The primary study type mentioned is non-clinical verification and validation testing.

Description of Non-Clinical Testing Performed for MEMO 3D ReChord:

• Tests conducted specifically for MEMO 3D ReChord:
  • Extraction tests for the ReChord System threads and disposable holder.
  • Biocompatibility testing for the ReChord System thread and disposable holder components.
  • Simulated distribution testing (likely testing packaging integrity under shipping conditions).
  • Simulated use testing (wet lab on isolated porcine hearts) – this tested the functionality of the ReChord System in a simulated surgical environment.
• Tests not repeated for MEMO 3D ReChord (as the implantable part is identical to the predicate):
  • Ultimate tensile strength
  • Suture pull-out
  • Rigidity determination
  • Computational stress analysis
  • Fatigue and durability testing
  • Corrosion resistance
  • Biocompatibility on the implanted materials
  • Shelf life testing

Acceptance Criteria for Non-Clinical Testing:

The document states: "Sorin Group Italia S.r.l. has conducted verification and validation testing of the MEMO 3D ReChord based on the risk analysis for the device." This implies that the acceptance criteria for these non-clinical tests were derived from the device's risk analysis and were deemed sufficient to demonstrate the safety and effectiveness of the new features and components, and to uphold the substantial equivalence claim.

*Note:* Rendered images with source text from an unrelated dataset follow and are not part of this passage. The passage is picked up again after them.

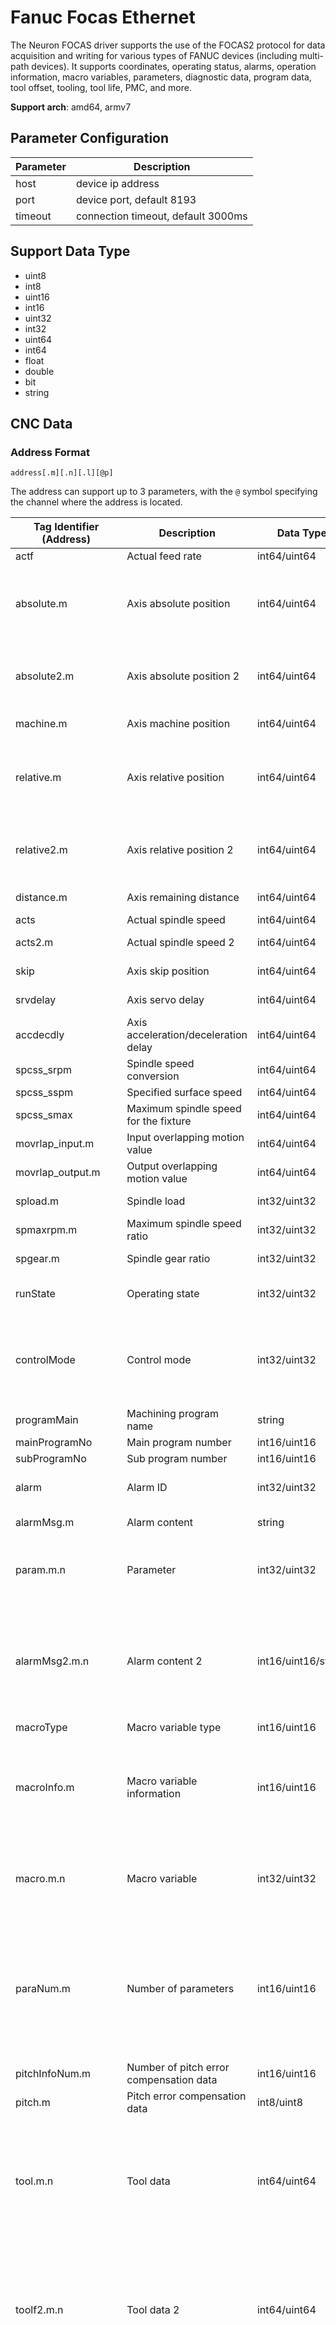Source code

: # Fanuc Focas Ethernet

The Neuron FOCAS driver supports the use of the FOCAS2 protocol for data acquisition and writing for various types of FANUC devices (including multi-path devices). It supports coordinates, operating status, alarms, operation information, macro variables, parameters, diagnostic data, program data, tool offset, tooling, tool life, PMC, and more.

**Support arch**: amd64, armv7

## Parameter Configuration

| Parameter | Description                        |
| --------- | ---------------------------------- |
| host      | device ip address                  |
| port      | device port, default 8193          |
| timeout   | connection timeout, default 3000ms |

## Support Data Type

* uint8
* int8
* uint16
* int16
* uint32
* int32
* uint64
* int64
* float
* double
* bit
* string

## CNC Data

### Address Format
`address[.m][.n][.l][@p]`

The address can support up to 3 parameters, with the `@` symbol specifying the channel where the address is located.

| Tag Identifier (Address) | Description                                      | Data Type           | Parameters                                                                 | Remarks                                                                                                                                                                                                                        |
| ------------------------ | ------------------------------------------------ | ------------------- | -------------------------------------------------------------------------- | ------------------------------------------------------------------------------------------------------------------------------------------------------------------------------------------------------------------------------ |
| actf                     | Actual feed rate                                 | int64/uint64        | -                                                                          |                                                                                                                                                                                                                                |
| absolute.m               | Axis absolute position                           | int64/uint64        | Axis number                                                                | Includes tool offset, may not match the display on the CNC                                                                                                                                                                     |
| absolute2.m              | Axis absolute position 2                         | int64/uint64        | Axis number                                                                | Data is consistent with the CNC interface                                                                                                                                                                                      |
| machine.m                | Axis machine position                            | int64/uint64        | Axis number                                                                |                                                                                                                                                                                                                                |
| relative.m               | Axis relative position                           | int64/uint64        | Axis number                                                                | Includes tool offset, may not match the display on the CNC                                                                                                                                                                     |
| relative2.m              | Axis relative position 2                         | int64/uint64        | Axis number                                                                | Data is consistent with the CNC interface                                                                                                                                                                                      |
| distance.m               | Axis remaining distance                          | int64/uint64        | Axis number                                                                |                                                                                                                                                                                                                                |
| acts                     | Actual spindle speed                             | int64/uint64        | -                                                                          |                                                                                                                                                                                                                                |
| acts2.m                  | Actual spindle speed 2                           | int64/uint64        | Spindle number                                                             |                                                                                                                                                                                                                                |
| skip                     | Axis skip position                               | int64/uint64        | Axis number                                                                |                                                                                                                                                                                                                                |
| srvdelay                 | Axis servo delay                                 | int64/uint64        | Axis number                                                                |                                                                                                                                                                                                                                |
| accdecdly                | Axis acceleration/deceleration delay             | int64/uint64        | Axis number                                                                |                                                                                                                                                                                                                                |
| spcss_srpm               | Spindle speed conversion                         | int64/uint64        | -                                                                          |                                                                                                                                                                                                                                |
| spcss_sspm               | Specified surface speed                          | int64/uint64        | -                                                                          |                                                                                                                                                                                                                                |
| spcss_smax               | Maximum spindle speed for the fixture            | int64/uint64        | -                                                                          |                                                                                                                                                                                                                                |
| movrlap_input.m          | Input overlapping motion value                   | int64/uint64        | Axis number                                                                |                                                                                                                                                                                                                                |
| movrlap_output.m         | Output overlapping motion value                  | int64/uint64        | Axis number                                                                |                                                                                                                                                                                                                                |
| spload.m                 | Spindle load                                     | int32/uint32        | Spindle number                                                             |                                                                                                                                                                                                                                |
| spmaxrpm.m               | Maximum spindle speed ratio                      | int32/uint32        | Spindle number                                                             |                                                                                                                                                                                                                                |
| spgear.m                 | Spindle gear ratio                               | int32/uint32        | Spindle number                                                             |                                                                                                                                                                                                                                |
| runState                 | Operating state                                  | int32/uint32        | -                                                                          | 1: Fault 2: Running 3: Idle                                                                                                                                                                                                    |
| controlMode              | Control mode                                     | int32/uint32        | -                                                                          | 0: MID 1: AUTO 3: EDIT 5: JOB 8: INC feed 9: REFERENCE 10: ReMoTe                                                                                                                                                              |
| programMain              | Machining program name                           | string              | -                                                                          |                                                                                                                                                                                                                                |
| mainProgramNo            | Main program number                              | int16/uint16        | -                                                                          |                                                                                                                                                                                                                                |
| subProgramNo             | Sub program number                               | int16/uint16        | -                                                                          |                                                                                                                                                                                                                                |
| alarm                    | Alarm ID                                         | int32/uint32        | -                                                                          | 0: WS 1: PW 2: IO 3: PS                                                                                                                                                                                                        |
| alarmMsg.m               | Alarm content                                    | string              | m as number                                                                | Range is 1-16                                                                                                                                                                                                                  |
| param.m.n                | Parameter                                        | int32/uint32        | m as parameter ID, n as axis number                                        | If not axis-related, set to 0                                                                                                                                                                                                  |
| alarmMsg2.m.n            | Alarm content 2                                  | int16/uint16/string | m as number, n as value parameter                                          | m range is 1-16, n=0 for alarm type, n=1 for alarm number, n=2 for alarm content                                                                                                                                               |
| macroType                | Macro variable type                              | int16/uint16        | -                                                                          |                                                                                                                                                                                                                                |
| macroInfo.m              | Macro variable information                       | int16/uint16        | n as value parameter                                                       | n=0 for number of local variables, n=1 for public variable indicator                                                                                                                                                           |
| macro.m.n                | Macro variable                                   | int32/uint32        | m as variable ID, n as value parameter                                     | n=0 for macro variable value, n=1 for decimal places                                                                                                                                                                           |
| paraNum.m                | Number of parameters                             | int16/uint16        | n as value parameter                                                       | n=0 for minimum number of parameters, n=1 for maximum number, n=3 for total number of parameters                                                                                                                               |
| pitchInfoNum.m           | Number of pitch error compensation data          | int16/uint16        | -                                                                          |                                                                                                                                                                                                                                |
| pitch.m                  | Pitch error compensation data                    | int8/uint8          | m as number                                                                |                                                                                                                                                                                                                                |
| tool.m.n                 | Tool data                                        | int64/uint64        | m as tool number, n as value variable                                      | m starts from 1, n=0 for tool number, n=1 for usage count, n=2 for tool life, n=3 for rest life                                                                                                                                |
| toolf2.m.n               | Tool data 2                                      | int64/uint64        | m as tool number, n as value variable                                      | m starts from 1, n=0 for tool number, n=1 for usage count, n=2 for tool life, n=3 for rest life                                                                                                                                |
| toolOffset.m.n           | Tool offset data                                 | int32/uint32        | m as tool number, n as tool offset type                                    | m starts from 1, n is related to the specific system model, e.g., for 0i-D, n=0 for radius wear, n=1 for radius shape, n=2 for length wear, n=3 for length shape                                                               |
| toolOffsetRange.m.n.l    | Tool offset data setting range                   | int32/uint32        | m as tool number, n as tool offset type, l as value type                   | m starts from 1, n is related to the specific system model, e.g., for 0i-D, n=0 for radius wear, n=1 for radius shape, n=2 for length wear, n=3 for length shape, l=0 for minimum value, l=1 for maximum value, l=2 for status |
| toolOffsetInfo.m         | Tool offset information                          | int16/uint16        | m as tool offset type                                                      | m=0 for memory type, m=1 for the number of available tool offsets, n=2 for tool offset types                                                                                                                                   |
| wkcdsfms.m               | Workpiece coordinate offset measurement value    | int32/uint32        | Axis number                                                                | Not supported in M series                                                                                                                                                                                                      |
| wkcdshft.m               | Workpiece coordinate offset value                | int32/uint32        | Axis number                                                                | Not supported in M series                                                                                                                                                                                                      |
| wksftRange.m             | Workpiece coordinate offset value range          | int32/uint32        | n as value parameter                                                       | m=0 for minimum value, m=1 for maximum value, m=2 for type, Not supported in M series                                                                                                                                          |
| zofs                     | Workpiece zero offset value                      | int32/uint32        | -                                                                          |                                                                                                                                                                                                                                |
| zofsInfoNum              | Number of workpiece zero offset values           | int32/uint32        | -                                                                          |                                                                                                                                                                                                                                |
| zofsRange.m.n.l          | Workpiece zero offset setting range              | int32/uint32        | m as workpiece coordinate offset number, n as axis number, l as value type | l=0 for minimum value, l=1 for maximum value, l=2 for status                                                                                                                                                                   |
| blkCount                 | Block counter                                    | int32/uint32        | -                                                                          | -                                                                                                                                                                                                                              |
| execProg                 | Currently truly executed program segment         | string              | -                                                                          |                                                                                                                                                                                                                                |
| mdiPntr                  | MDI execution information                        | int32/uint32        | -                                                                          | Readable only when the device is in MDI mode                                                                                                                                                                                   |
| programMainFile          | Main program file information                    | string              | -                                                                          |                                                                                                                                                                                                                                |
| pdfCurDir                | Current program directory                        | string              | -                                                                          |                                                                                                                                                                                                                                |
| pdfDrive.m               | Program device information                       | string              | m as device number                                                         | m starts from 1                                                                                                                                                                                                                |
| progInfo.m               | Program management information                   | int32/uint32        | m as value parameter                                                       | m=0 for number of registered programs, m=1 for number of available programs, m=2 for used memory character count, m=3 for unused memory character count                                                                        |
| seqNum                   | Program sequence number                          | int32/uint32        | -                                                                          |                                                                                                                                                                                                                                |
| exaxisName.m.n           | Control axis and spindle name                    | string              | m as axis type, n as number                                                | m=0 for control axis, m=1 for spindle, n starts from 1                                                                                                                                                                         |
| axisName.m               | Control axis name                                | int8/uint8          | m as number                                                                | m starts from 1                                                                                                                                                                                                                |
| hndintrpt.m.n            | Handwheel interrupt value                        | int32/uint32        | m as type, n as number                                                     | m=0 for input, m=1 for output, n starts from 1                                                                                                                                                                                 |
| spdlName.m               | Spindle name                                     | int8/uint8          | m as number                                                                | m starts from 1                                                                                                                                                                                                                |
| spmeter.m.n              | Spindle load percentage                          | int32/uint32        | m as type, n as number                                                     | m=0 for spindle load, m=1 for spindle motor load, n starts from 1                                                                                                                                                              |
| svmeter.m                | Servo load percentage                            | int32/uint32        | m as number                                                                | m starts from 1                                                                                                                                                                                                                |
| almhisno                 | Number of historical alarms                      | int16/uint16        | -                                                                          |                                                                                                                                                                                                                                |
| almhistry.m.n            | Historical alarm content                         | int16/uint16/string | m as number, n as value parameter                                          | m starts from 1, n=0 for alarm type, n=1 for alarm number, n=2 for alarm content                                                                                                                                               |
| omhisno                  | Number of historical extra operation information | int16/uint16        | -                                                                          |                                                                                                                                                                                                                                |
| omhistry.m.n             | Historical extra operation information content   | int16/uint16/string | m as number, n as value parameter                                          | m starts from 1, n=0 for display flag, n=1 for operation information number, n=2 for operation information content                                                                                                             |
| ophisno                  | Number of historical operation information       | int16/uint16        | -                                                                          |                                                                                                                                                                                                                                |
| ophistry.m.n             | Historical operation information content         | int16/uint16        | m as number, n as value parameter                                          | m starts from 1                                                                                                                                                                                                                |
| timer.m.n                | Date and time                                    | int16/uint16        | m as type, n as value parameter                                            | m=0 for date, n=0 for year, n=1 for month, n=2 for day; m=1 for time, n=0 for hour, n=1 for minute, n=2 for second                                                                                                             |
| diagdata.m.n             | Diagnostic data                                  | int32/uint32        | m as diagnostic number, n as value parameter                               | n=0 for diagnostic value, n=1 for decimal point                                                                                                                                                                                |
| opmsg.m.n                | Current operation information                    | int16/uint16/string | m as number, n as value parameter                                          | m starts from 1, n=0 for type, n=1 for number, n=2 for content                                                                                                                                                                 |
| tlGrpinfo.m.n            | Tool life management information                 | int32/uint32        | m as tool group number, n as value parameter                               | m starts from 1, n=0 for tool quantity, n=1 for remaining tool quantity, n=2 for tool life, n=3 for tool usage life, n=6 for tool warning life                                                                                 |

::: tip
The number of axes starts from 1 and increases according to the actual number of axes.
To use the tool life management function, the corresponding parameters on the device must be enabled. 
If the parameter address does not set `@p`, it defaults to path 1.


*CNC address example*

| address         | description                                  |
| --------------- | -------------------------------------------- |
| actf            | read actual feed rate                        |
| absolute.1      | read absolute position of no.1 axis          |
| absolute.1@2    | read absolute position of no.1 axis by path2 |
| machine.3       | read machine position of no.3 axis           |
| spload.1        | read load information of no.1 spindle        |
| spmaxrpm.3      | read maximum r.p.m ratio  of no.3 spindle    |
| param.6712.0    | parts total                                  |
| param.6711.0    | parts count                                  |
| param.6750.0    | power on time                                |
| param.6753.0    | cutting on time                              |
| macro.3142.0    | Value of macro variable #3142                |
| tool.1.0        | Tool number 1                                |
| tool.1.1        | Usage count of tool number 1                 |
| tool.1.2        | Total life of tool number 1                  |
| tool.1.3        | Warning life of tool number 1                |
| diagdata.1333.3 | Data of diagnostic number 1333               |
| tlGrpinfo.1.1   | Remaining tool life of tool life group 1     |
| toolOffset.1.2  | Length wear of tool number 1                 |

## PMC Data

Address Format
`AREA ADDRESS[.BIT][.LEN][@p]`



| tag address | description                     | data type | access     |
| ----------- | ------------------------------- | --------- | ---------- |
| A           | message demand                  | all       | read/write |
| C           | counter                         | all       | read/write |
| D           | data table                      | all       | read/write |
| E           | extended relay                  | all       | read/write |
| F           | signal to CNC -> PMC            | all       | read       |
| G           | signal to PMC -> CNC            | all       | read/write |
| K           | keep relay                      | all       | read/write |
| M           | input signal from other device  | all       | read/write |
| N           | output signal from other device | all       | read/write |
| R           | internal relay                  | all       | read/write |
| T           | changeable timer                | all       | read/write |
| X           | signal to machine -> PMC        | all       | read       |
| Y           | signal to PMC -> machine        | all       | read/write |

*PMC address example*

| address | data type                                                      | descrption                                                               |
| ------- | -------------------------------------------------------------- | ------------------------------------------------------------------------ |
| A0      | uint8/int8/uint16/int16/uint32/int32/int64/uint64/float/double | PMC **message demand**，address 0                                        |
| A0.1    | bit                                                            | PMC **message demand** ，no.1 bit of address 0                           |
| A0.0    | bit                                                            | PMC **message demand** ，no.0 bit of address 0                           |
| A0.2    | string                                                         | PMC **message demand** ，address 0 starts with a string of length 2      |
| D0.2    | string                                                         | PMC **data table** ，address 0 starts with a string of length 2          |
| D0.7    | bit                                                            | PMC **data table** ，no.7 bit of address 0                               |
| G12     | uint8                                                          | PMC **signal to PMC -> CNC** ，address 12, 255-(G12)，feedrate overriden |
| G30     | uint16                                                         | PMC **signal to PMC -> CNC** ，address 30, spindle overriden             |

Specific numerical acceptance values are not provided in this summary.

Conclusion:

The submission focuses on demonstrating substantial equivalence to a previously cleared predicate device (MEMO 3D Semirigid Annuloplasty Ring, K071327) by showing that the changes (introduction of the ReChord System and new holder) do not alter the fundamental safety, effectiveness, or indications for use of the implantable ring. Therefore, the "study" is a series of non-clinical bench tests and biocompatibility assessments targeting the new components, rather than a clinical trial with performance metrics typically found for new diagnostic or therapeutic devices. No clinical testing was conducted.